Problem requirements:
Copy the lines from the one containing "Reading left to right, transcribe" through the one containing "Reading left to right, list", inclusive, with "chart" replaced by "graph" and nothing else changed. Leave the pictures out of your answer.

══ Input data

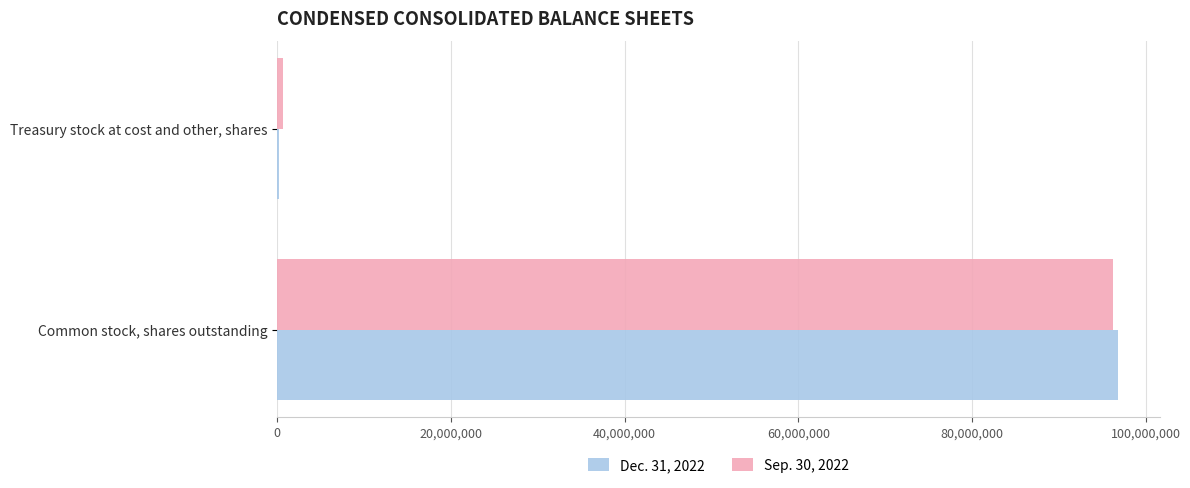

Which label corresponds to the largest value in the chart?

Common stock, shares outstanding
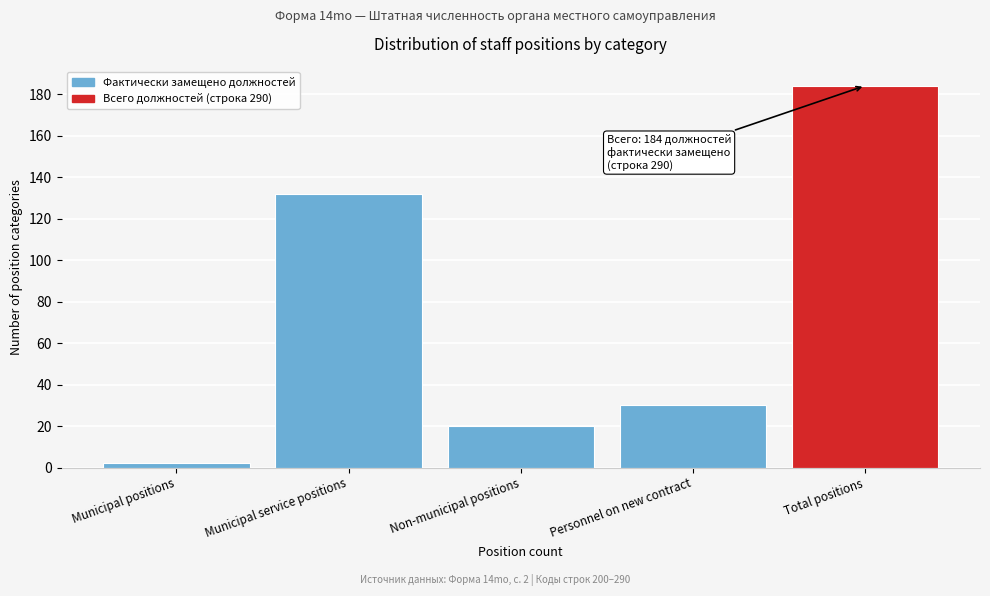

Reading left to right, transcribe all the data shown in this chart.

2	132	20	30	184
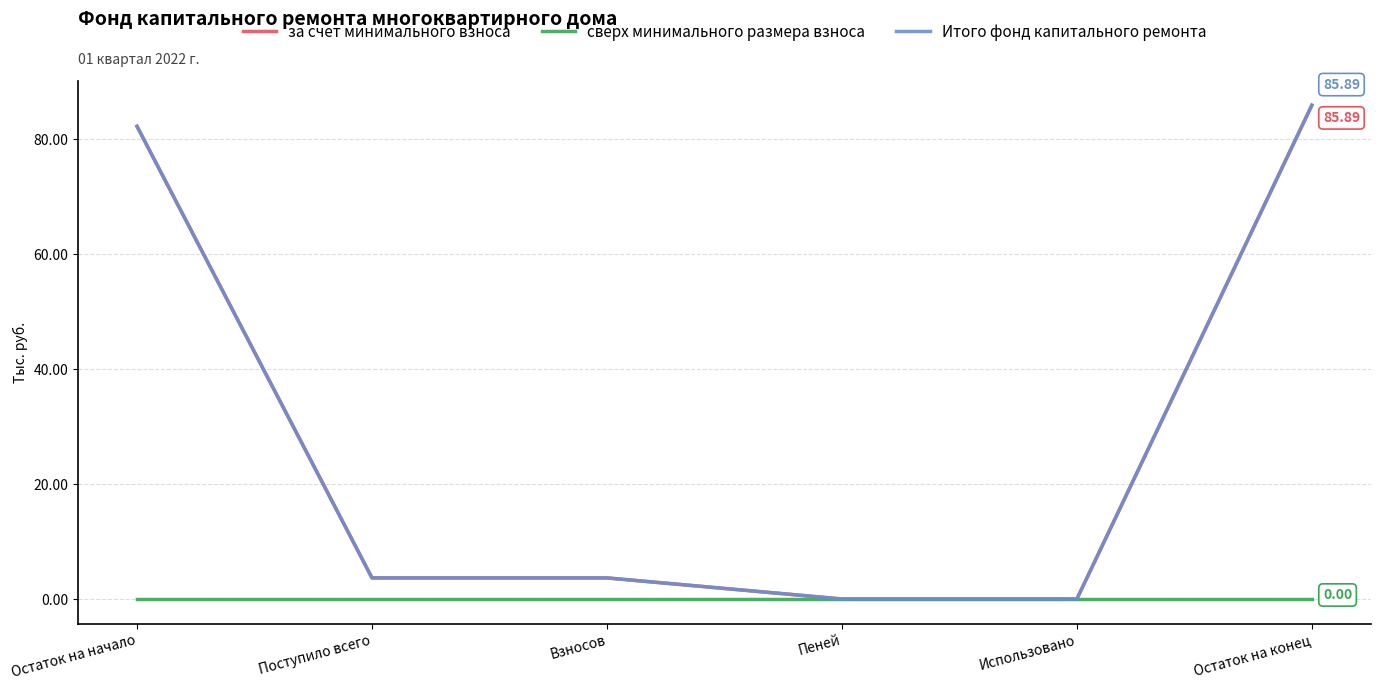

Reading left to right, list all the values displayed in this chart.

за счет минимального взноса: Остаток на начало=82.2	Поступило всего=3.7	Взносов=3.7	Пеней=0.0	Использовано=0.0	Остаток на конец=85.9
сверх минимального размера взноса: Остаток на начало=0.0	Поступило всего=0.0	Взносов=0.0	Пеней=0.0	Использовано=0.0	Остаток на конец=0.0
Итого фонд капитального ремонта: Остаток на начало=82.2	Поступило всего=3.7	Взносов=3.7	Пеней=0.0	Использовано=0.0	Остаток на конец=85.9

════
══ Input data

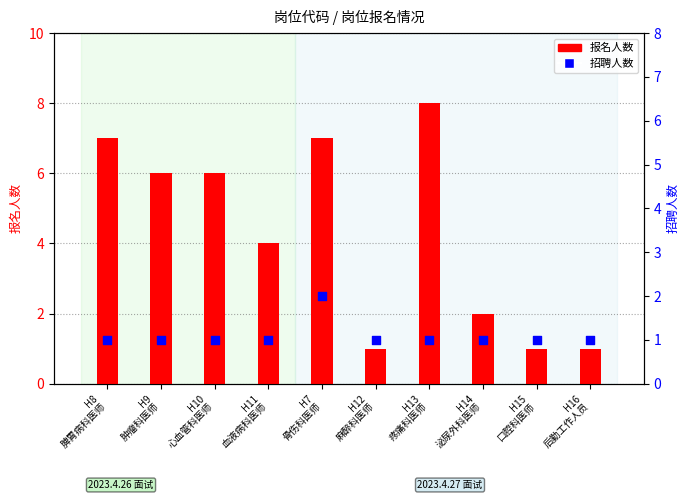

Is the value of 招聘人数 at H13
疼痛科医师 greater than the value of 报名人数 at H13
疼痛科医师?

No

════

Result:
Reading left to right, transcribe all the data shown in this graph.

2	132	20	30	184

Reading left to right, list all the values displayed in this graph.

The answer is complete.